Первой мыслью Миле всегда был не запах кофе, а свет. Золотистый, пронизанный морской солью и пыльцой магнолий, он струился сквозь щели ставень, рисуя на старом паркете длинные, танцующие полосы. Она лежала с закрытыми глазами и слушала трёхголосье утра: мерный, убаюкивающий гул моря за окном, ликующие трели дрозда в саду и чуть слышный, как молитва, шепот бабушкиной швейной машинки этажом ниже.
Этот дом дышал. Он жил своей глубокой, размеренной жизнью, впитывая в стены из белого ракушечника запахи жасмина и горячего хлеба, храня тепло солнечных дней и прохладу ночных бризов. Дом стоял на самом обрыве, и из окна своей мансарды Миле могла видеть не просто кусочек моря, а его бесконечную, меняющуюся душу. Сегодня оно было ленивым и ласковым, переливаясь в лучах восходящего солнца тысячами серебряных блёсток.
– Миле, солнышко, завтрак! – донёсся снизу голос мамы, тёплый и густой, как мёд.
Она встала, и босые ноги приятно охладил гладкий паркет. Накинув на плечи лёгкий шёлковый халат, подарок отца из последней поездки, Миле спустилась вниз, в самое сердце дома.
Стол в гостиной уже ломился.
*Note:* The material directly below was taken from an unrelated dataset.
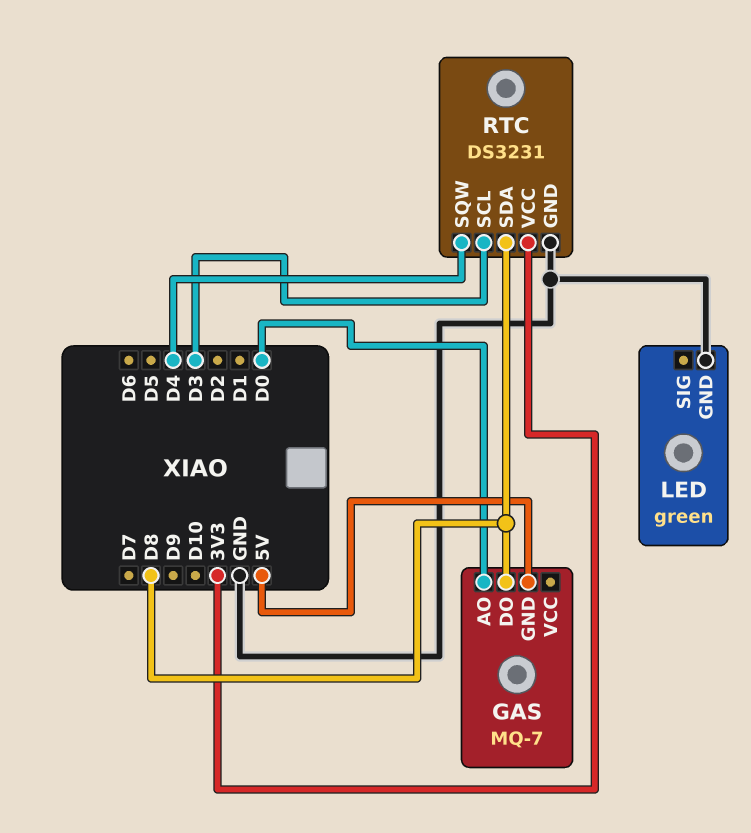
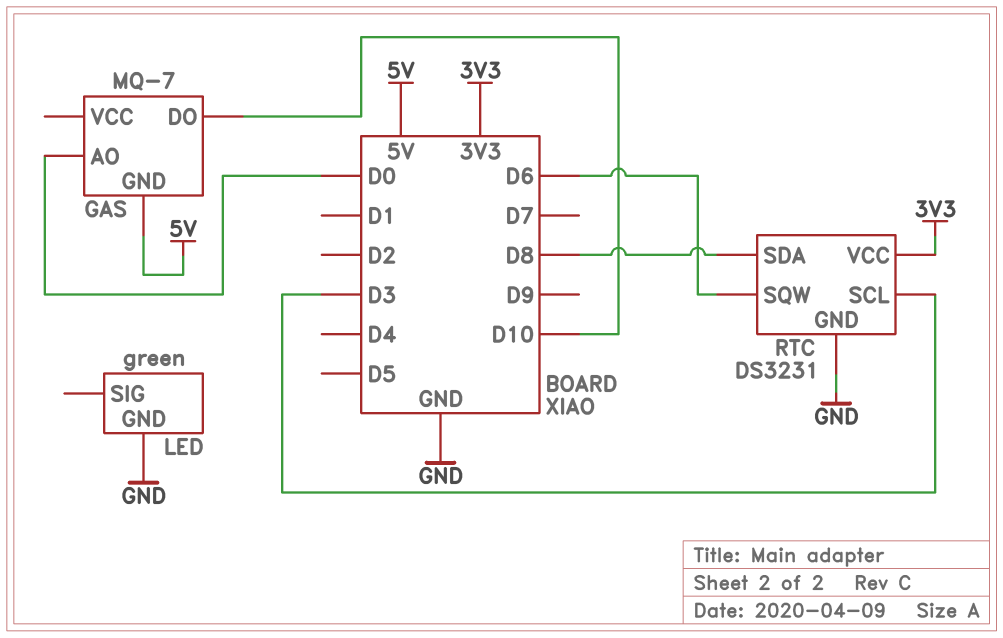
GAS pin DO: D8 -> D10
RTC pin SQW: D4 -> D6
Мама, Анастасия, с лицом, озарённым утренней улыбкой, ставила на стол тарелку с ещё дымящимися сырниками. Рядом дымился графин с домашним инжирным вареньем, в вазочке желтели спелые персики из их сада. Отец, Сергей, уже сидел с газетой, но взгляд его был не на новостных сводках, а на горизонте, где парусник застыл в дымке, словно бумажный кораблик.
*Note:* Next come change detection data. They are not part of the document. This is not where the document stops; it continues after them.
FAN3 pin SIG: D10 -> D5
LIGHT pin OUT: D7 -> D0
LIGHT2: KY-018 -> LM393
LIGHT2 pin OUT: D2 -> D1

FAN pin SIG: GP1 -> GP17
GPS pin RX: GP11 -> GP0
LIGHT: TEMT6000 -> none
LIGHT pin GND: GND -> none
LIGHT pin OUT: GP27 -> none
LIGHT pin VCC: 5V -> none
– Спишь, как сурок, – подмигнул он ей, откладывая газету. – Море уже все утренние новости рассказало, а ты только глаза продрала.
– А у моря новости всегда одни и те же: «ш-ш-шшш, всё будет хорошо», – рассмеялась Миле, подходя к нему и целуя в щёку, пропахшую свежестью и лёгким ароматом трубчатого табака.
Он обнял её за плечи, и они так постояли секунду, глядя на синеву. Сергей был капитаном дальнего плавания, и эти месяцы его присутствия дома были для семьи священными, наполненными тихой радостью, как глоток родниковой воды после долгой жажды.
Из своей мастерской вышла бабушка Вера, держа в руках лёгкое платье цвета морской волны.
– Примерь после завтрака, внучка, – сказала она, прищуриваясь. – Подол подшила, он теперь будет развеваться на ветру, как крыло чайки.
Бабушка Вера была хранительницей не только этого дома, но и какой-то особой, старой Сочинской магии. В её руках любой лоскуток превращался в историю, а её вышивки, казалось, хранили шум прибоя и шелест пальм.
Завтрак прошел в ленивых, счастливых разговорах. О планах на день, о том, что пора бы уже собрать урожай айвы, о новой книге, которую Миле дочитывала, сидя на веранде. В этом доме умели ценить эти простые моменты, складывая их, как драгоценные камни, в шкатулку семейного счастья.